Re: [PATCH] x86: add back the alignment of the destination to 8 bytes in copy_user_generic()
From: David Laight
Date: Tue Mar 18 2025 - 17:59:37 EST
On Sun, 16 Mar 2025 12:09:47 +0100
Ingo Molnar <mingo@xxxxxxxxxx> wrote:
> * Ingo Molnar <mingo@xxxxxxxxxx> wrote:
>
> > > It does look good in my testing here, I built same kernel I was
> > > using for testing the original patch (based on 6.14-rc6), this is
> > > one of the results I got in one of the runs testing on the same
> > > machine:
> > >
> > > CPU RATE SYS TIME sender-receiver
> > > Server bind 19: 20.8Gbits/sec 14.832313000 20.863476111 75.4%-89.2%
> > > Server bind 21: 18.0Gbits/sec 18.705221000 23.996913032 80.8%-89.7%
> > > Server bind 23: 20.1Gbits/sec 15.331761000 21.536657212 75.0%-89.7%
> > > Server bind none: 24.1Gbits/sec 14.164226000 18.043132731 82.3%-87.1%
> > >
> > > There are still some variations between runs, which is expected as
> > > was the same when I tested my patch or in the not aligned case, but
> > > it's consistently better/higher than the no align case. Looks
> > > really it's sufficient to align for the higher than or equal 64
> > > bytes copy case.
> >
> > Mind sending a v2 patch with a changelog and these benchmark numbers
> > added in, and perhaps a Co-developed-by tag with Linus or so?
>
> BTW., if you have a test system available, it would be nice to test a
> server CPU in the Intel spectrum as well. (For completeness mostly, I'd
> not expect there to be as much alignment sensitivity.)
>
> The CPU you tested, AMD Epyc 7742 was launched ~6 years ago so it's
> still within the window of microarchitectures we care about. An Intel
> test would be nice from a similar timeframe as well. Older is probably
> better in this case, but not too old. :-)
Is that loop doing aligned 'rep movsq' ?
Pretty much all the Intel (non-atom) cpu have some variant of FRSM.
For FRSM you get double the throughput if the destination is 32byte aligned.
No other alignment makes any difference.
The cycle cost is per 16/32 byte block and different families have
different costs for the first few blocks, after than you get 1 block/clock.
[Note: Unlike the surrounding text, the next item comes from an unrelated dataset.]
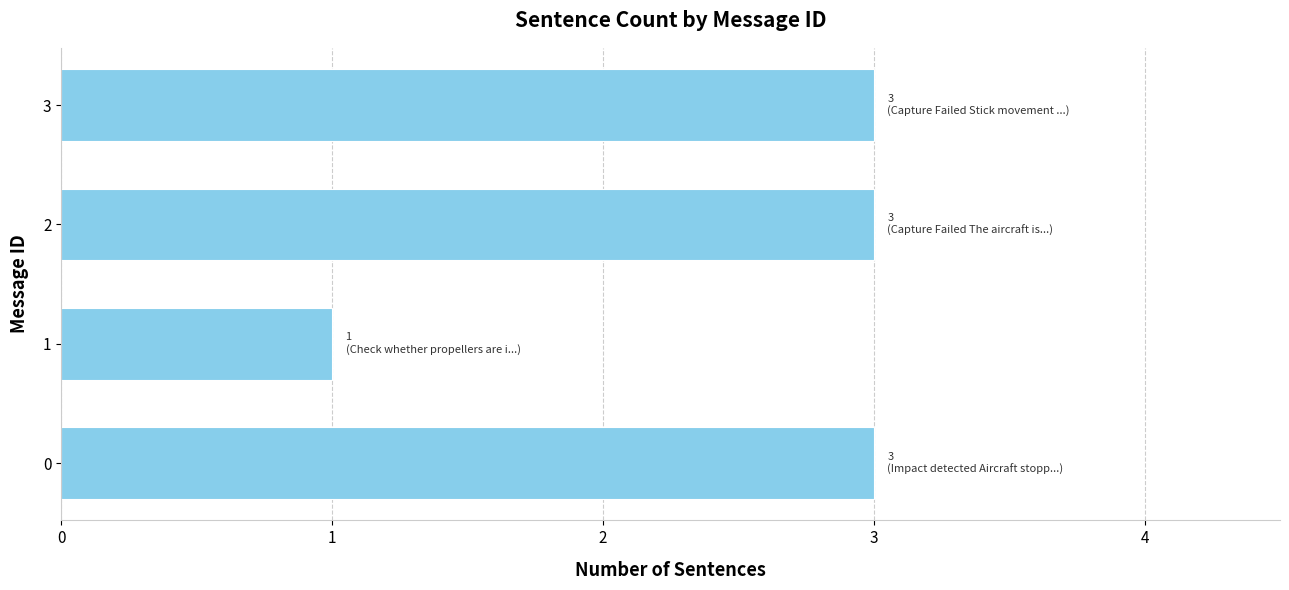

How many values are between 3 and 4?

3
That goes all the way back to Sandy Bridge and Ivy Bridge.
I don't think anyone has tried doing that alignment.
I'm sure I've measured misaligned 64bit writes and got no significant cost.
It might be one extra clock for writes than cross cache line boundaries.
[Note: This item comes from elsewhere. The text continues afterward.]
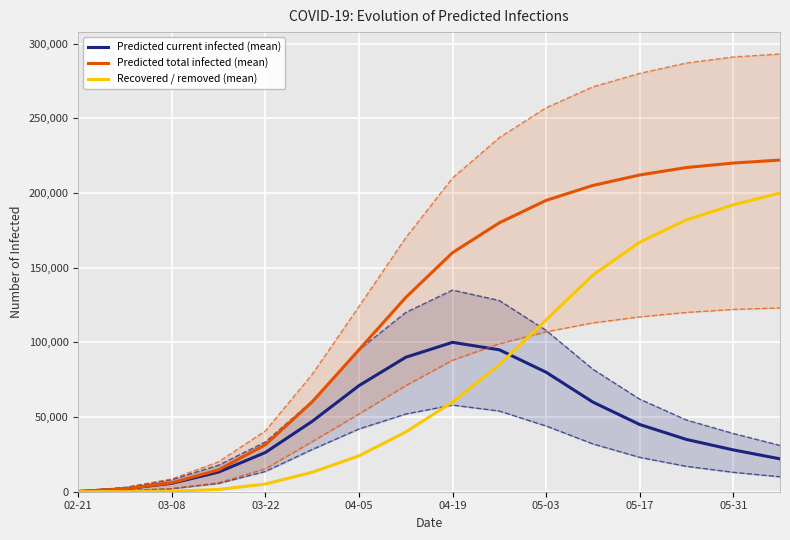

The Predicted total infected (mean) series shows 48058 at 05-31. True or false?

False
Misaligned reads are pretty much 'cost free' - just about measurable
on the ip-checksum code loop (and IIRC even running a three reads every
two clocks algorithm).
I don't have access to a similar range of amd chips.
David
>
> ( Note that the Intel test is not required to apply the fix IMO - we
> did change alignment patterns ~2 years ago in a5624566431d which
> regressed. )
>
> Thanks,
>
> Ingo
>